The complexity of the presented algorithm is:
To simplify this notation a bit, it is assumed that the values of i and k are equally large and are marked with one variable n. Remember the asymptotes from mathematics? These were the lines in the graphs that the function tended to but never reached. O-notation is what is called the asymptotic notation i determines the upper (worst possible) limit of algorithm complexity, therefore we briefly assume that both i and k are equal to the greater of i and k and represents this value by n.
In practice, it may happen that the variables i and k will have some values that are more favorable for performance, e.g. 1 and 500 (the inner loop will then have 1 x 500 = 500 waveforms). However, they may as well be 500 and 500 (the inner loop will then have 500 x 500 = 250,000 runs).

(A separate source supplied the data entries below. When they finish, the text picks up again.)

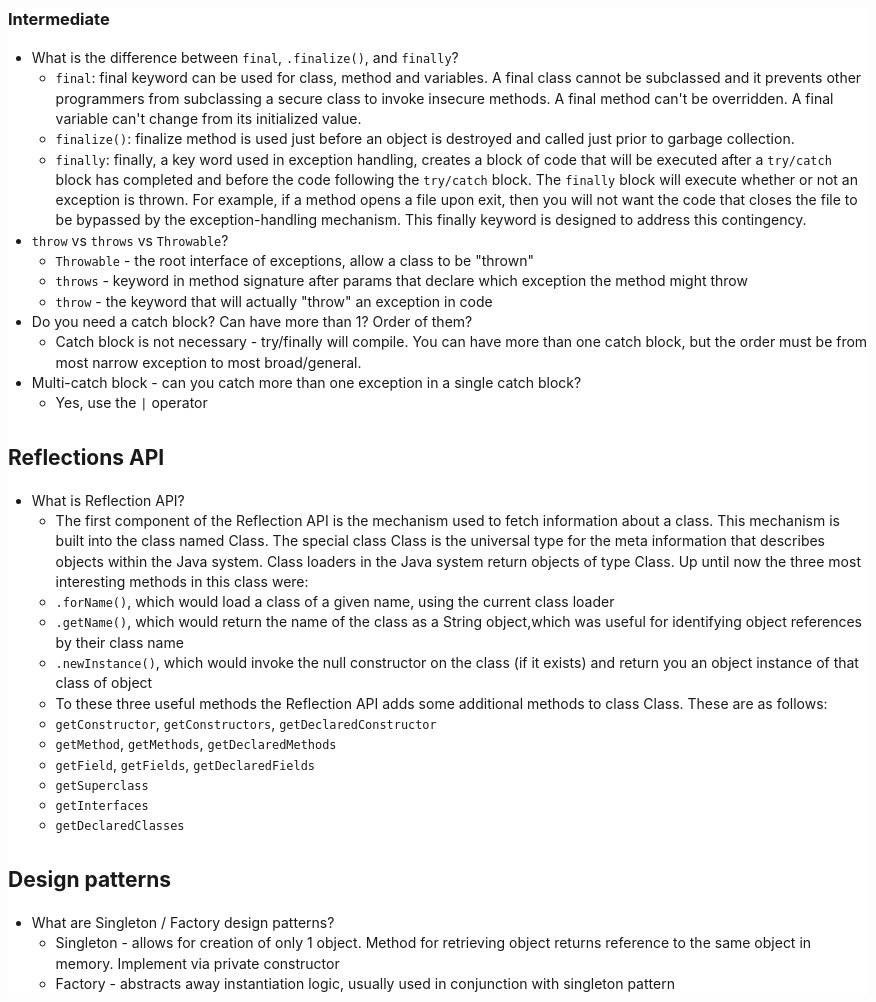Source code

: ### Intermediate
* What is the difference between `final`, `.finalize()`, and `finally`?
  * `final`: final keyword can be used for class, method and variables. A final class cannot be subclassed and it prevents other programmers from subclassing a secure class to invoke insecure methods. A final method can't be overridden. A final variable can't change from its initialized value.
  * `finalize()`: finalize method is used just before an object is destroyed and called just prior to garbage collection.
  * `finally`: finally, a key word used in exception handling, creates a block of code that will be executed after a `try/catch` block has completed and before the code following the `try/catch` block. The `finally` block will execute whether or not an exception is thrown. For example, if a method opens a file upon exit, then you will not want the code that closes the file to be bypassed by the exception-handling mechanism. This finally keyword is designed to address this contingency.
* `throw` vs `throws` vs `Throwable`?
  * `Throwable` - the root interface of exceptions, allow a class to be "thrown"
  * `throws` - keyword in method signature after params that declare which exception the method might throw
  * `throw` - the keyword that will actually "throw" an exception in code
* Do you need a catch block? Can have more than 1? Order of them?
  * Catch block is not necessary - try/finally will compile. You can have more than one catch block, but the order must be from most narrow exception to most broad/general.
* Multi-catch block - can you catch more than one exception in a single catch block?
  * Yes, use the `|` operator
  
## Reflections API

* What is Reflection API?
  * The first component of the Reflection API is the mechanism used to fetch information about a class. This mechanism is built into the class named Class. The special class Class is the universal type for the meta information that describes objects within the Java system. Class loaders in the Java system return objects of type Class. Up until now the three most interesting methods in this class were:
  * `.forName()`, which would load a class of a given name, using the current class loader
  * `.getName()`, which would return the name of the class as a String object,which was useful for identifying object references by their class name
  * `.newInstance()`, which would invoke the null constructor on the class (if it exists) and return you an object instance of that class of object
  * To these three useful methods the Reflection API adds some additional methods to class Class. These are as follows:
  * `getConstructor`, `getConstructors`, `getDeclaredConstructor`
  * `getMethod`, `getMethods`, `getDeclaredMethods`
  * `getField`, `getFields`, `getDeclaredFields`
  * `getSuperclass`
  * `getInterfaces`
  * `getDeclaredClasses`
  
## Design patterns
* What are Singleton / Factory design patterns?
  * Singleton - allows for creation of only 1 object. Method for retrieving object returns reference to the same object in memory. Implement via private constructor
  * Factory - abstracts away instantiation logic, usually used in conjunction with singleton pattern
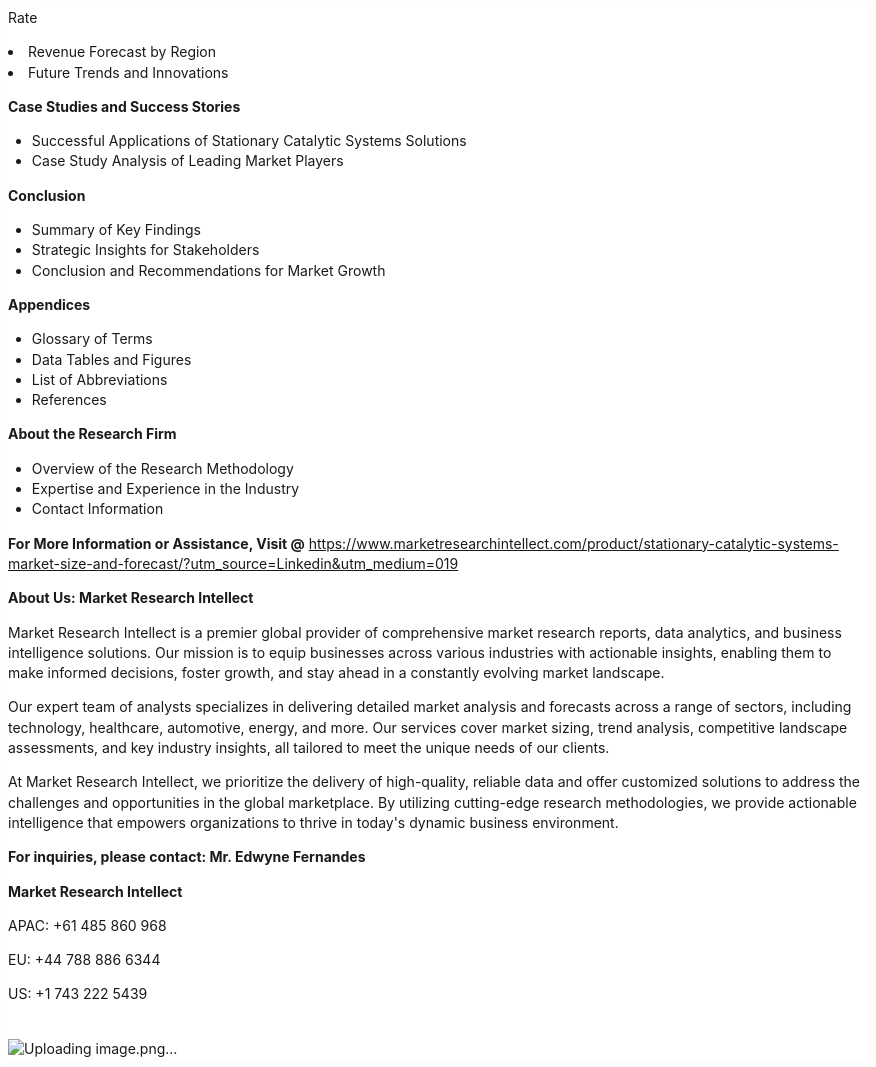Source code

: Rate</li><li>Revenue Forecast by Region</li><li>Future Trends and Innovations</li></ul><p><strong>Case Studies and Success Stories</strong></p><ul><li>Successful Applications of Stationary Catalytic Systems Solutions</li><li>Case Study Analysis of Leading Market Players</li></ul><p><strong>Conclusion</strong></p><ul><li>Summary of Key Findings</li><li>Strategic Insights for Stakeholders</li><li>Conclusion and Recommendations for Market Growth</li></ul><p><strong>Appendices</strong></p><ul><li>Glossary of Terms</li><li>Data Tables and Figures</li><li>List of Abbreviations</li><li>References</li></ul><p><strong>About the Research Firm</strong></p><ul><li>Overview of the Research Methodology</li><li>Expertise and Experience in the Industry</li><li>Contact Information</li></ul></div><div class="article-main__content" data-test-id="publishing-text-block"><p><span class="font-[700]"><strong>For More Information or Assistance, Visit @</strong>&nbsp;<a href="https://www.marketresearchintellect.com/product/stationary-catalytic-systems-market-size-and-forecast/?utm_source=Linkedin&utm_medium=019">https://www.marketresearchintellect.com/product/stationary-catalytic-systems-market-size-and-forecast/?utm_source=Linkedin&utm_medium=019</a></span></p><p><strong>About Us: Market Research Intellect</strong></p><p>Market Research Intellect is a premier global provider of comprehensive market research reports, data analytics, and business intelligence solutions. Our mission is to equip businesses across various industries with actionable insights, enabling them to make informed decisions, foster growth, and stay ahead in a constantly evolving market landscape.</p><p>Our expert team of analysts specializes in delivering detailed market analysis and forecasts across a range of sectors, including technology, healthcare, automotive, energy, and more. Our services cover market sizing, trend analysis, competitive landscape assessments, and key industry insights, all tailored to meet the unique needs of our clients.</p><p>At Market Research Intellect, we prioritize the delivery of high-quality, reliable data and offer customized solutions to address the challenges and opportunities in the global marketplace. By utilizing cutting-edge research methodologies, we provide actionable intelligence that empowers organizations to thrive in today's dynamic business environment.</p><p><strong>For inquiries, please contact: Mr. Edwyne Fernandes</strong></p><p><strong>Market Research Intellect</strong></p><p>APAC: +61 485 860 968</p><p>EU: +44 788 886 6344</p><p>US: +1 743 222 5439</p></div><div class="article-main__content" data-test-id="publishing-text-block">&nbsp;</div>
![Uploading image.png…]()
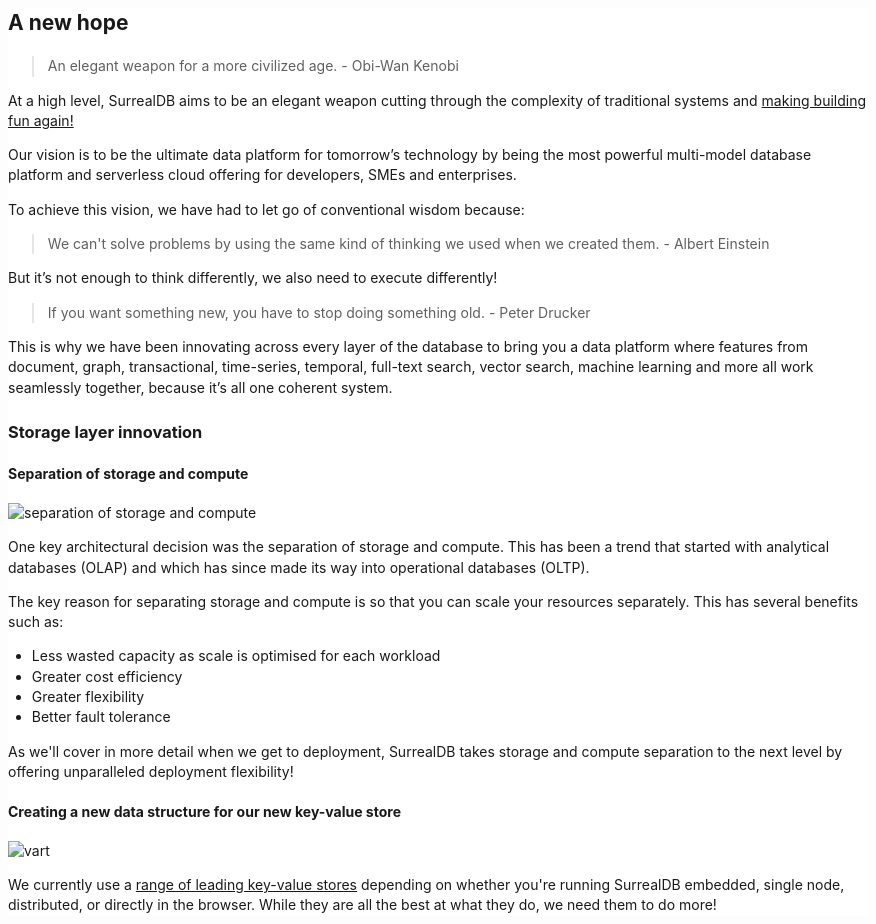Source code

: ## A new hope

> An elegant weapon for a more civilized age. - Obi-Wan Kenobi

At a high level, SurrealDB aims to be an elegant weapon cutting through the complexity of traditional systems and [making building fun again!](https://surrealdb.com/blog/eli5--why-surrealdb-explained-through-building-with-lego/?utm_source=blog&utm_medium=post)

Our vision is to be the ultimate data platform for tomorrow’s technology by being the most powerful multi-model database platform and serverless cloud offering for developers, SMEs and enterprises.

To achieve this vision, we have had to let go of conventional wisdom because:

> We can't solve problems by using the same kind of thinking we used when we created them. - Albert Einstein

But it’s not enough to think differently, we also need to execute differently!

> If you want something new, you have to stop doing something old. - Peter Drucker

This is why we have been innovating across every layer of the database to bring you a data platform where features from document, graph, transactional, time-series, temporal, full-text search, vector search, machine learning and more all work seamlessly together, because it’s all one coherent system.

### Storage layer innovation

#### Separation of storage and compute

![separation of storage and compute](cou95ar61icc73ees7m0)

One key architectural decision was the separation of storage and compute.
This has been a trend that started with analytical databases (OLAP) and which has since made its way into operational databases (OLTP).

The key reason for separating storage and compute is so that you can scale your resources separately. This has several benefits such as:

- Less wasted capacity as scale is optimised for each workload
- Greater cost efficiency
- Greater flexibility
- Better fault tolerance

As we'll cover in more detail when we get to deployment, SurrealDB takes storage and compute separation to the next level by offering unparalleled deployment flexibility!

#### Creating a new data structure for our new key-value store

![vart](cou95ar61icc73ees7j0)

We currently use a [range of leading key-value stores](https://surrealdb.com/docs/surrealdb/introduction/architecture/?utm_source=blog&utm_medium=post) depending on whether you're running SurrealDB embedded, single node, distributed, or directly in the browser. While they are all the best at what they do, we need them to do more!
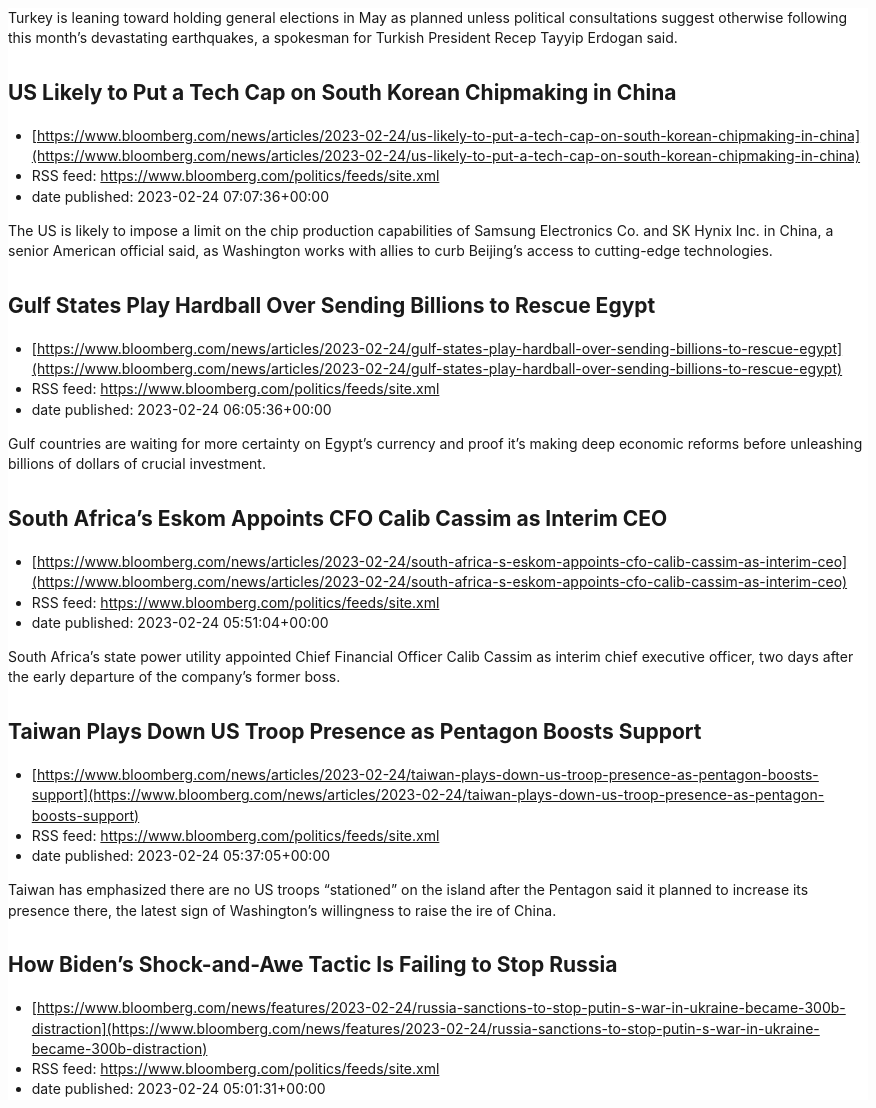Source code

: Turkey is leaning toward holding general elections in May as planned unless political consultations suggest otherwise following this month’s devastating earthquakes, a spokesman for Turkish President Recep Tayyip Erdogan said.

## US Likely to Put a Tech Cap on South Korean Chipmaking in China
 - [https://www.bloomberg.com/news/articles/2023-02-24/us-likely-to-put-a-tech-cap-on-south-korean-chipmaking-in-china](https://www.bloomberg.com/news/articles/2023-02-24/us-likely-to-put-a-tech-cap-on-south-korean-chipmaking-in-china)
 - RSS feed: https://www.bloomberg.com/politics/feeds/site.xml
 - date published: 2023-02-24 07:07:36+00:00

The US is likely to impose a limit on the chip production capabilities of Samsung Electronics Co. and SK Hynix Inc. in China, a senior American official said, as Washington works with allies to curb Beijing’s access to cutting-edge technologies.

## Gulf States Play Hardball Over Sending Billions to Rescue Egypt
 - [https://www.bloomberg.com/news/articles/2023-02-24/gulf-states-play-hardball-over-sending-billions-to-rescue-egypt](https://www.bloomberg.com/news/articles/2023-02-24/gulf-states-play-hardball-over-sending-billions-to-rescue-egypt)
 - RSS feed: https://www.bloomberg.com/politics/feeds/site.xml
 - date published: 2023-02-24 06:05:36+00:00

Gulf countries are waiting for more certainty on Egypt’s currency and proof it’s making deep economic reforms before unleashing billions of dollars of crucial investment.

## South Africa’s Eskom Appoints CFO Calib Cassim as Interim CEO
 - [https://www.bloomberg.com/news/articles/2023-02-24/south-africa-s-eskom-appoints-cfo-calib-cassim-as-interim-ceo](https://www.bloomberg.com/news/articles/2023-02-24/south-africa-s-eskom-appoints-cfo-calib-cassim-as-interim-ceo)
 - RSS feed: https://www.bloomberg.com/politics/feeds/site.xml
 - date published: 2023-02-24 05:51:04+00:00

South Africa’s state power utility appointed Chief Financial Officer Calib Cassim as interim chief executive officer, two days after the early departure of the company’s former boss.

## Taiwan Plays Down US Troop Presence as Pentagon Boosts Support
 - [https://www.bloomberg.com/news/articles/2023-02-24/taiwan-plays-down-us-troop-presence-as-pentagon-boosts-support](https://www.bloomberg.com/news/articles/2023-02-24/taiwan-plays-down-us-troop-presence-as-pentagon-boosts-support)
 - RSS feed: https://www.bloomberg.com/politics/feeds/site.xml
 - date published: 2023-02-24 05:37:05+00:00

Taiwan has emphasized there are no US troops “stationed” on the island after the Pentagon said it planned to increase its presence there, the latest sign of Washington’s willingness to raise the ire of China.

## How Biden’s Shock-and-Awe Tactic Is Failing to Stop Russia
 - [https://www.bloomberg.com/news/features/2023-02-24/russia-sanctions-to-stop-putin-s-war-in-ukraine-became-300b-distraction](https://www.bloomberg.com/news/features/2023-02-24/russia-sanctions-to-stop-putin-s-war-in-ukraine-became-300b-distraction)
 - RSS feed: https://www.bloomberg.com/politics/feeds/site.xml
 - date published: 2023-02-24 05:01:31+00:00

We always define complexity for the pessimistic case, the worst - this is the asymptotic nature of O-notation. We are considering the value of the asymptote, which is unlikely to happen, but in the worst-case scenario, this is what will happen. In this situation, after replacing i and k with unknown n, we see that the computational complexity of the algorithm will be:
The computational complexities of the algorithms encountered in practice, arranged in order from the best (fastest algorithm) to the weakest (slowest algorithm), are presented below:
- O (c) - constant complexity, independent of the amount of input data,
- O (log n) - logarithmic complexity, found, for example, when searching for ordered binary trees,
- O (n) - linear complexity,
- O (n ^ 2) - square complexity,
- O (c ^ n) - exponential complexity.